HPP is caused by mutations in the ALPL gene. This is the only gene that causes HPP. Genes provide instructions for making proteins that have an important function in the body. When a mutation occurs, the protein may be faulty, inefficient, or absent, as in HPP. Depending upon the protein’s function, one or more organ systems of the body can be compromised.

The ALPL gene creates (encodes) a type of protein called an enzyme named TNSALP. Enzymes are specialized proteins that break down specific chemicals in the body. TNSALP is essential for the proper development and health of bones and teeth, and is abundant in the skeleton, liver, and kidneys. Mutations in the ALPL gene lower the activity of TNSALP, in turn leading to accumulation of phosphoethanolamine (PEA), pyridoxal 5’-phosphate (PLP), and inorganic pyrophosphate (PPi). Inorganic pyrophosphate is an inhibitor of mineralization that controls mineral entry into the skeleton. Elevated PPi levels can block calcium and phosphorus from entering bone, and thereby cause elevated levels of calcium in the blood and urine. Generally, the reduction of TNSALP enzyme activity correlates with HPP severity (less enzyme activity causes more severe disease).
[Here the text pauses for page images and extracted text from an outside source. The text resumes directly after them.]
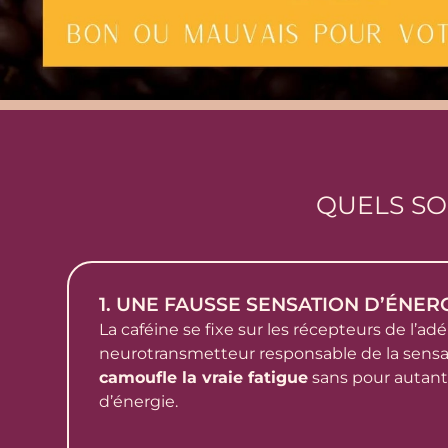
QUELS SO
1. UNE FAUSSE SENSATION D’ÉNER
La caféine se fixe sur les récepteurs de l’ad
neurotransmetteur responsable de la sensat
camoufle la vraie fatigue
sans pour autant
d’énergie.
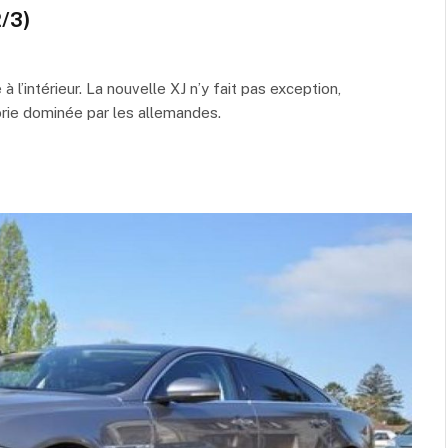
2/3)
 l’intérieur. La nouvelle XJ n’y fait pas exception,
rie dominée par les allemandes.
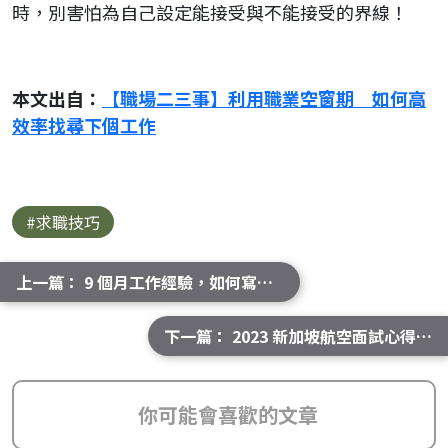
時，別害怕為自己設定能接受與不能接受的界線！
本文出自：
【職場二三事】利用職業空窗期 如何高
效率找尋下個工作
#求職技巧
上一篇： 9 個月工作經驗，如何寫出讓 HR 驚豔的簡歷？《沒你強的人，為何混得比你好？》｜應徵技巧分享
下一篇： 2023 新加坡航空面試心得分享｜面試經驗分享
你可能會喜歡的文章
HPP can be inherited in an autosomal recessive (affecting siblings) or autosomal dominant (affecting multiple generations) manner. The perinatal and infantile forms of HPP are autosomal recessive. The childhood form can be either autosomal recessive or autosomal dominant. The adult form and odontohypophosphatasia typically are autosomal dominant disorders, but rarely autosomal recessive.

Dominant genetic disorders occur when only a single copy of a non-working gene is necessary to cause a particular disease. The non-working gene can be inherited from either parent or can be the result of a changed (mutated) gene in the affected individual. The risk of passing the non-working gene from an affected parent to an offspring is 50% for each pregnancy. The risk is the same for males and females.
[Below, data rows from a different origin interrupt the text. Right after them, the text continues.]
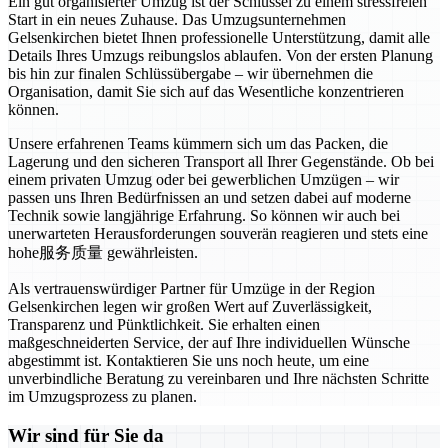
Ein gut organisierter Umzug ist der Schlüssel zu einem stressfreien
Start in ein neues Zuhause. Das Umzugsunternehmen
Gelsenkirchen bietet Ihnen professionelle Unterstützung, damit alle
Details Ihres Umzugs reibungslos ablaufen. Von der ersten Planung
bis hin zur finalen Schlüssübergabe – wir übernehmen die
Organisation, damit Sie sich auf das Wesentliche konzentrieren
können.
Unsere erfahrenen Teams kümmern sich um das Packen, die
Lagerung und den sicheren Transport all Ihrer Gegenstände. Ob bei
einem privaten Umzug oder bei gewerblichen Umzügen – wir
passen uns Ihren Bedürfnissen an und setzen dabei auf moderne
Technik sowie langjährige Erfahrung. So können wir auch bei
unerwarteten Herausforderungen souverän reagieren und stets eine
hohe服务质量 gewährleisten.
Als vertrauenswürdiger Partner für Umzüge in der Region
Gelsenkirchen legen wir großen Wert auf Zuverlässigkeit,
Transparenz und Pünktlichkeit. Sie erhalten einen
maßgeschneiderten Service, der auf Ihre individuellen Wünsche
abgestimmt ist. Kontaktieren Sie uns noch heute, um eine
unverbindliche Beratung zu vereinbaren und Ihre nächsten Schritte
im Umzugsprozess zu planen.
Wir sind für Sie da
Recessive genetic disorders occur when an individual inherits a non-working gene from each parent. If an individual receives one working gene and one non-working gene for the disease, the person will be a carrier for the disease, but usually will not show symptoms. The risk for two carrier parents to both pass the non-working gene and, therefore, have an affected child is 25% with each pregnancy. The risk to have a child who is a carrier, like the parents, is 50% with each pregnancy. The chance for a child to receive working genes from both parents is 25%. The risk is the same for males and females.